Below is a set of records. Repeat them verbatim without the pictures.

--- START ---

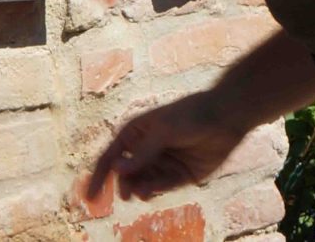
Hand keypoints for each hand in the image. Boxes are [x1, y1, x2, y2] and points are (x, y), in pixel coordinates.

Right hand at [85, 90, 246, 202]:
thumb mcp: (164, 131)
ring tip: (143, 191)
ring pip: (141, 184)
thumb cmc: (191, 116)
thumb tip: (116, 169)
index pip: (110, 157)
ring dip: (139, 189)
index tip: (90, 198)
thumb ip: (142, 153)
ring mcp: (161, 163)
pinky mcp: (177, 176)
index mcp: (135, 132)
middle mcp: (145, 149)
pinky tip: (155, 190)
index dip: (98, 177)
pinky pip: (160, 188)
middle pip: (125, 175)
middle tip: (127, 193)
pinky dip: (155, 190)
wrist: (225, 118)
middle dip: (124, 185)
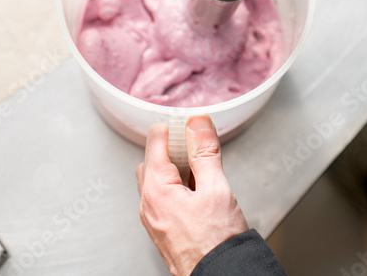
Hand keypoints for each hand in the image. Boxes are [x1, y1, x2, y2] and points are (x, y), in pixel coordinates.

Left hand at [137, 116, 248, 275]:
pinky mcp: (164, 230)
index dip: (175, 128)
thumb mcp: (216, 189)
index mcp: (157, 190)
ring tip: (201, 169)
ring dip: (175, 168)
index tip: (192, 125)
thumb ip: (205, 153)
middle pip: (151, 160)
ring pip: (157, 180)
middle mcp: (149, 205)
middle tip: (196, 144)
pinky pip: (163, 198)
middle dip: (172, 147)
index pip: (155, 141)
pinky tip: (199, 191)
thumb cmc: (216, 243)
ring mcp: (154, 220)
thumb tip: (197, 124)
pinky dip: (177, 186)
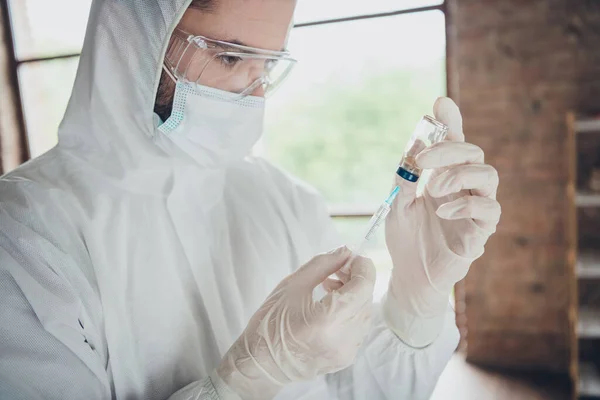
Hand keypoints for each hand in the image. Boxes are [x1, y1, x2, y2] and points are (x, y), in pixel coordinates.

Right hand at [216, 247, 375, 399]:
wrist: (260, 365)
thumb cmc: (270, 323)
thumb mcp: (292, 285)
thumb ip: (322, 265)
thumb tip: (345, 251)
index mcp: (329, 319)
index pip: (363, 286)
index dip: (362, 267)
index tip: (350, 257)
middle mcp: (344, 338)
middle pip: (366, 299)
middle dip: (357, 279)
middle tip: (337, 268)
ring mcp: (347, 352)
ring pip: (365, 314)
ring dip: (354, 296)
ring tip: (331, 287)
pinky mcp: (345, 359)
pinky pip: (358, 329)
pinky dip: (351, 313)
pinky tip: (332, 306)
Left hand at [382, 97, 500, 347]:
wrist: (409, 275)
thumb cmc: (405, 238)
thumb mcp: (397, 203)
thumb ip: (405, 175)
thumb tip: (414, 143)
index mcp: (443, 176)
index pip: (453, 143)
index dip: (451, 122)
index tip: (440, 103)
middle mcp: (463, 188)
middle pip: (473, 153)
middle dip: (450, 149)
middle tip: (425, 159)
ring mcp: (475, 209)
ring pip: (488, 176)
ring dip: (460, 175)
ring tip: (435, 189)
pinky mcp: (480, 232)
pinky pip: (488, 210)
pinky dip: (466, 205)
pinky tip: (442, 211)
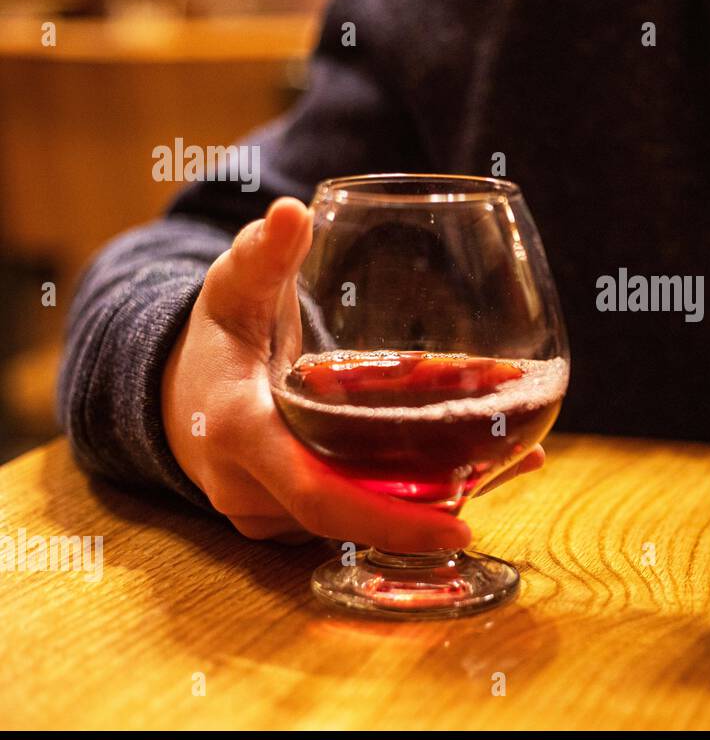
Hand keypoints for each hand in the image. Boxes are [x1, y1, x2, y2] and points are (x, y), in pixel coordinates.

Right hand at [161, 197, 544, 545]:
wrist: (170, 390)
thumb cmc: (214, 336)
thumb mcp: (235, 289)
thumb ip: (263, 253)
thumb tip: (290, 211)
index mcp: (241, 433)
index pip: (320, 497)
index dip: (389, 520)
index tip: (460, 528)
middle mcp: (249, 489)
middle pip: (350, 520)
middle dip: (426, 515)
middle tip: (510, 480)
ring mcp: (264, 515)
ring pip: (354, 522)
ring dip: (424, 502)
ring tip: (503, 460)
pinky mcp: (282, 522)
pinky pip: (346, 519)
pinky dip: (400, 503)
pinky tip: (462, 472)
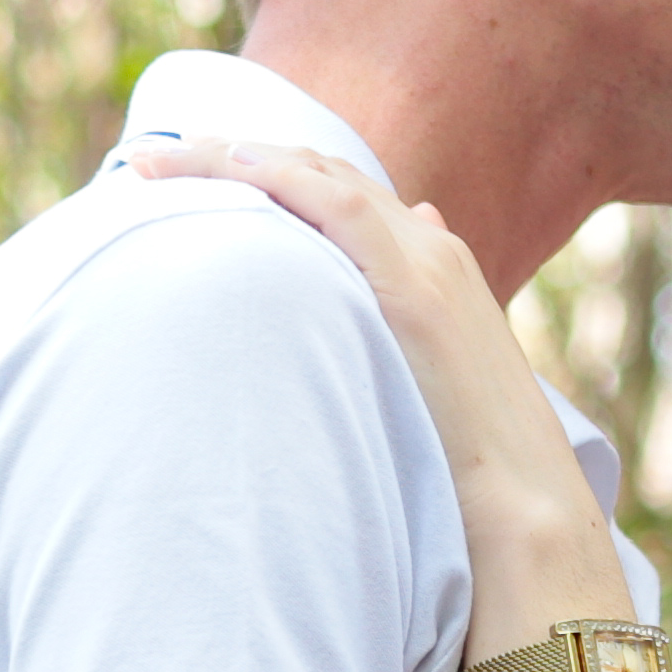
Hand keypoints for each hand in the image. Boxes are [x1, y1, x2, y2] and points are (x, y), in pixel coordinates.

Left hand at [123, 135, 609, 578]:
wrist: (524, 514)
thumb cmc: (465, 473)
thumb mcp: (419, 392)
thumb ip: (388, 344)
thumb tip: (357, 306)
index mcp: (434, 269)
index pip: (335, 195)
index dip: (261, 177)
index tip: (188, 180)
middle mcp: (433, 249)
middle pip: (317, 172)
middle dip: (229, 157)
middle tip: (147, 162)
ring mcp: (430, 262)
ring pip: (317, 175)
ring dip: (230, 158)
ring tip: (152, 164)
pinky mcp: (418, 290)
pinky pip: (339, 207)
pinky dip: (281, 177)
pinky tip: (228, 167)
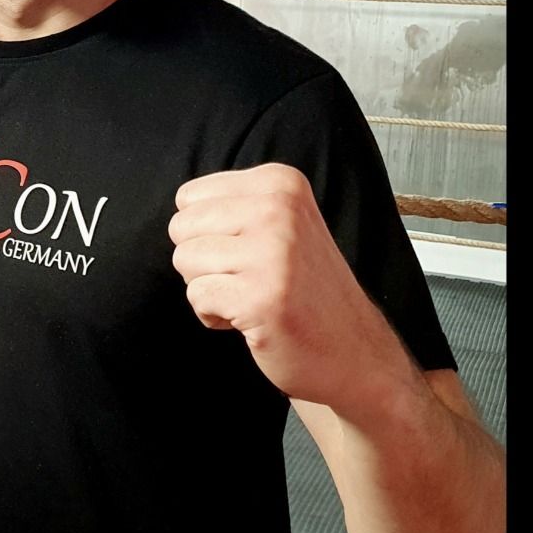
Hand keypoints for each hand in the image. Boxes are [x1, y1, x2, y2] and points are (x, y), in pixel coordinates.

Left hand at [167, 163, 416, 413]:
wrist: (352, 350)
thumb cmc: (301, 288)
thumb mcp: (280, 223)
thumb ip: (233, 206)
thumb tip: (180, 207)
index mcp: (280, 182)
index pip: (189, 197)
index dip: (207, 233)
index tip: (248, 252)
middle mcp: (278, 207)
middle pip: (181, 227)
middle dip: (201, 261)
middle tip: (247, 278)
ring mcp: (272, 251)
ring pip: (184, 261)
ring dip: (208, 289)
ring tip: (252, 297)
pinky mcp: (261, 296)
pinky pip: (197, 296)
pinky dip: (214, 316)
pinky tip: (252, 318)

--- END ---

(Output of the exercise):
Hand keypoints for each hand in the image. Boxes are [x1, y1, x2, y2] and points are (x, y), in pixel coordinates.

Right hand at [85, 90, 246, 202]:
thumb mcp: (164, 131)
ring tip: (143, 191)
ring pip: (141, 184)
thumb cmc: (191, 116)
thumb tip: (116, 169)
index pip: (110, 157)
ring dip: (139, 189)
index tip: (90, 198)
thumb ip: (142, 153)
ring mcp: (161, 163)
pinky mcp: (177, 176)
index mcp: (135, 132)
middle mcp: (145, 149)
pinky tip: (155, 190)
index dip: (98, 177)
pinky pip: (160, 188)
middle pip: (125, 175)
middle tip: (127, 193)
pinky dip: (155, 190)
wrist: (225, 118)
middle dip: (124, 185)
Hand keypoints for each hand in the image. Boxes are [x1, y1, x2, y2] and points are (x, y), in pixel coordinates.

Left hand at [137, 116, 248, 275]:
pinky mcp: (164, 230)
index dip: (175, 128)
thumb mcp: (216, 189)
index mcp: (157, 190)
ring tip: (201, 169)
ring dip: (175, 168)
index tip: (192, 125)
thumb ip: (205, 153)
middle pip: (151, 160)
ring pip: (157, 180)
middle mcp: (149, 205)
middle tip: (196, 144)
pinky pip: (163, 198)
middle dip: (172, 147)
index pip: (155, 141)
pinky tip: (199, 191)
thumb cmc: (216, 243)
ring mcp: (154, 220)
thumb tip: (197, 124)
pinky dip: (177, 186)
Hand keypoints for each hand in the image. Boxes are [x1, y1, x2, y2] and points are (x, y), in pixel coordinates.

Right hand at [216, 247, 375, 399]:
wrist: (260, 365)
thumb cmc: (270, 323)
thumb mcp: (292, 285)
thumb ip: (322, 265)
thumb tip: (345, 251)
index mcp: (329, 319)
index pip: (363, 286)
index dip: (362, 267)
index tip: (350, 257)
middle mcp: (344, 338)
middle pip: (366, 299)
middle dip: (357, 279)
middle tip: (337, 268)
ring mcp: (347, 352)
ring pip: (365, 314)
ring dip: (354, 296)
ring tip: (331, 287)
pinky mcp: (345, 359)
pinky pip: (358, 329)
pinky dip: (351, 313)
pinky tip: (332, 306)
Left hand at [382, 97, 500, 347]:
wrist: (409, 275)
thumb cmc: (405, 238)
thumb mcp: (397, 203)
thumb ip: (405, 175)
thumb tip: (414, 143)
index mcp: (443, 176)
index pip: (453, 143)
index dip: (451, 122)
index tip: (440, 103)
middle mcp: (463, 188)
middle pip: (473, 153)
middle dip: (450, 149)
middle tip: (425, 159)
ring mcp: (475, 209)
ring pip: (488, 176)
ring dip: (460, 175)
ring tip: (435, 189)
pinky mcp: (480, 232)
pinky pip: (488, 210)
pinky dip: (466, 205)
pinky tip: (442, 211)
Hand keypoints for each hand in the image. Boxes are [x1, y1, x2, y2] and points are (x, y), in pixel coordinates.

Right hand at [161, 197, 544, 545]:
wrist: (170, 390)
thumb cmc: (214, 336)
thumb mcp: (235, 289)
thumb ip: (263, 253)
thumb tip: (290, 211)
index mcp: (241, 433)
index pip: (320, 497)
index dip: (389, 520)
index tip: (460, 528)
middle mcp: (249, 489)
middle pip: (350, 520)
middle dip: (426, 515)
middle tip: (510, 480)
ring mcp: (264, 515)
ring pip: (354, 522)
ring dip: (424, 502)
ring tip: (503, 460)
pinky mcp: (282, 522)
pinky pip: (346, 519)
pinky dip: (400, 503)
pinky tip: (462, 472)
Hand keypoints for each hand in the image. Boxes are [x1, y1, x2, y2] and points are (x, y), in pixel coordinates.

Left hand at [123, 135, 609, 578]:
wrist: (524, 514)
thumb cmc: (465, 473)
thumb mcp: (419, 392)
thumb ip: (388, 344)
thumb tip: (357, 306)
index mcp: (434, 269)
index pip: (335, 195)
index dip: (261, 177)
index tip: (188, 180)
middle mcp: (433, 249)
middle pip: (317, 172)
middle dip: (229, 157)
middle tip: (147, 162)
ring mcp: (430, 262)
ring pip: (317, 175)
ring dip: (230, 158)
ring tip: (152, 164)
pinky mcp: (418, 290)
pinky pip: (339, 207)
pinky dip: (281, 177)
pinky tip: (228, 167)
Hand keypoints for each hand in the image. Boxes are [x1, y1, x2, y2] and points are (x, y), in pixel coordinates.

Left hand at [167, 163, 416, 413]:
wrist: (352, 350)
thumb cmc: (301, 288)
thumb mcp: (280, 223)
thumb ip: (233, 206)
thumb tip: (180, 207)
index mcp: (280, 182)
index pip: (189, 197)
index dip: (207, 233)
index tip: (248, 252)
middle mcp: (278, 207)
middle pip: (181, 227)
middle dip: (201, 261)
middle tip: (247, 278)
ring mcp: (272, 251)
ring pip: (184, 261)
ring dip: (208, 289)
ring tip: (252, 297)
pinky mcp: (261, 296)
pinky pip: (197, 296)
pinky dip: (214, 316)
pinky tip: (252, 318)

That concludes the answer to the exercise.